そのおばあ様、いや、おば様は、私の父母の友人で、御年85歳だが、わが家から徒歩10分ほどの距離を自ら歩いて、このさつま揚げを毎年届けて下さる。頂いたのはちょっと肌寒い日だったので、車でお送りしますと申し上げたのだが、「自分で歩いて帰るのが運動になるから大丈夫!」と明るい笑顔で固辞された。とてもお元気だが、時々、私がこっちに住んでいることを忘れて「あんた、また帰ってきたんけ?いつ東京へ帰るん?」とおっしゃったりもする時もあるが、基本的には、歯切れの良い話し方など実にしっかりされている。たいしたものだ。
そのおば様の笑顔と元気なお声を思い出しながら、さつま揚げをつまみ、焼酎を飲む。
このさつま揚げは、そのまま生で食べるのが美味しい。スーパーで買うさつま揚げと、どうしてこんなにも違うのだろうかといつも驚かされる。
鹿児島のものだけに、やはり焼酎にいちばん合うように思う。
数年前までは、父に親身にしてくださる農家の方が、お米や野菜を持ってきてくださったり
漬物を持ってきてくださったり、餅を持ってきて下さったりしたものだが、今ではそうした人たちも年をとられたり、仏さまになられたりしてしまった。
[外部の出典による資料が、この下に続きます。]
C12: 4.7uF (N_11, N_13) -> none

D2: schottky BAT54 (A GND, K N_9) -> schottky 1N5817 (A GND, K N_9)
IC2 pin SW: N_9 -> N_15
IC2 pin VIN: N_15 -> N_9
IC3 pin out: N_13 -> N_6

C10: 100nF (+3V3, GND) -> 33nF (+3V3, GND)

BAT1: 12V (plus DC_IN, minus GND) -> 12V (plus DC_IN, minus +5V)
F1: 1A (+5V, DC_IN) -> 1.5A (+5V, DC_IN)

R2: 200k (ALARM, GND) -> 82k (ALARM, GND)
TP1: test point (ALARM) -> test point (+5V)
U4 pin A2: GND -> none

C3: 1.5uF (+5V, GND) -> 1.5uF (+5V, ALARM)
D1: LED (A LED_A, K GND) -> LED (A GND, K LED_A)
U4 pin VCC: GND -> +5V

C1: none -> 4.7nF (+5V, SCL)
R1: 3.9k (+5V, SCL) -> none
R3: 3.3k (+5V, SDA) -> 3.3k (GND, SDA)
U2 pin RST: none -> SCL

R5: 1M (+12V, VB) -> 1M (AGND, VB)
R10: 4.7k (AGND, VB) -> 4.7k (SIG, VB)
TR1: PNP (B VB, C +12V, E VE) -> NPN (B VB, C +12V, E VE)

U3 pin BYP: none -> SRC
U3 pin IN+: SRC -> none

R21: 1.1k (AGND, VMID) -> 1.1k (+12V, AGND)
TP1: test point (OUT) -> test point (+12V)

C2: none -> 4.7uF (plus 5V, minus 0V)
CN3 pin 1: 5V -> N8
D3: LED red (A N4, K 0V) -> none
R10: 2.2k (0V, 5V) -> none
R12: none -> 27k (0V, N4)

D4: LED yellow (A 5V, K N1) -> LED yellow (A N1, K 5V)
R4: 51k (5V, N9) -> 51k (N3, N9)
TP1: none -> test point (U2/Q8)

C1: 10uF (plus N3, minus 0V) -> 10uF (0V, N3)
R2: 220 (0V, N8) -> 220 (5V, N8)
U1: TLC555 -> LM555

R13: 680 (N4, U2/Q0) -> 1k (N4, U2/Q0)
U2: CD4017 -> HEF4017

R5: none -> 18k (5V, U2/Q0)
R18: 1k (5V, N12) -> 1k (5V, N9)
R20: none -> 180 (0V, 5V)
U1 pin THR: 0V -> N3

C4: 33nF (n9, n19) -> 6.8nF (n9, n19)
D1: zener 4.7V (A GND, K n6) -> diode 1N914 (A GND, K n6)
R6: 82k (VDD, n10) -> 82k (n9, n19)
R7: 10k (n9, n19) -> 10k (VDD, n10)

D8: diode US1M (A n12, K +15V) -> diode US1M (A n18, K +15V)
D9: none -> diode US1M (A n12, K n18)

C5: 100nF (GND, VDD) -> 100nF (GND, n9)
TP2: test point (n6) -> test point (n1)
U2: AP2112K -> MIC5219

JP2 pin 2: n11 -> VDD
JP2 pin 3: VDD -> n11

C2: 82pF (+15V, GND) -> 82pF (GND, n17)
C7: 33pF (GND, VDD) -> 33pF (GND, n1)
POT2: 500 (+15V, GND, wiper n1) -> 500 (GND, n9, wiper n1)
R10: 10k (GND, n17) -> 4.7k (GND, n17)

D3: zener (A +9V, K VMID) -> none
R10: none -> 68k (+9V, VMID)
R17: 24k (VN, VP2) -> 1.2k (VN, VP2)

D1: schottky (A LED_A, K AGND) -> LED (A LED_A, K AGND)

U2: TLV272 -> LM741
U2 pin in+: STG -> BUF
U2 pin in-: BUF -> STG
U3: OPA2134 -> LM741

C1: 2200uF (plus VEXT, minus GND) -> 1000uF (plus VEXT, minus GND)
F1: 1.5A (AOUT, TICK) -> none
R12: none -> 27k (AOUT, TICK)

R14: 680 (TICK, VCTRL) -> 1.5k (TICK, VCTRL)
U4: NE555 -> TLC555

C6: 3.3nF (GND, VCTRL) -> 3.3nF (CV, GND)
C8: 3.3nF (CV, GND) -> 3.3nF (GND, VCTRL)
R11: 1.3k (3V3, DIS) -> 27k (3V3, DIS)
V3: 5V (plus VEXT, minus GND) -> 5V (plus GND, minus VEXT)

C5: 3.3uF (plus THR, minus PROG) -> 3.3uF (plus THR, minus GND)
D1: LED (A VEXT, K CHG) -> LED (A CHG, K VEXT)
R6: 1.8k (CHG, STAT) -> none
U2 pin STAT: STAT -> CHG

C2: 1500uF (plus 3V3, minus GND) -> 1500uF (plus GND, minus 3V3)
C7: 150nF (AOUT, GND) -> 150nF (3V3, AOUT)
頂いたり差し上げたりというやりとりをしながら、近況を話したりするのが田舎のご近所づきあいである。若い頃は、うっとうしいと感じたこともあったけれど、今では、人と人が程よい距離の中で社会関係を保っていく村社会からの自然で素敵な営みだなと感じる。
さつま揚げを楽しみながら、地域社会のあり方に思いをはせた夜だった。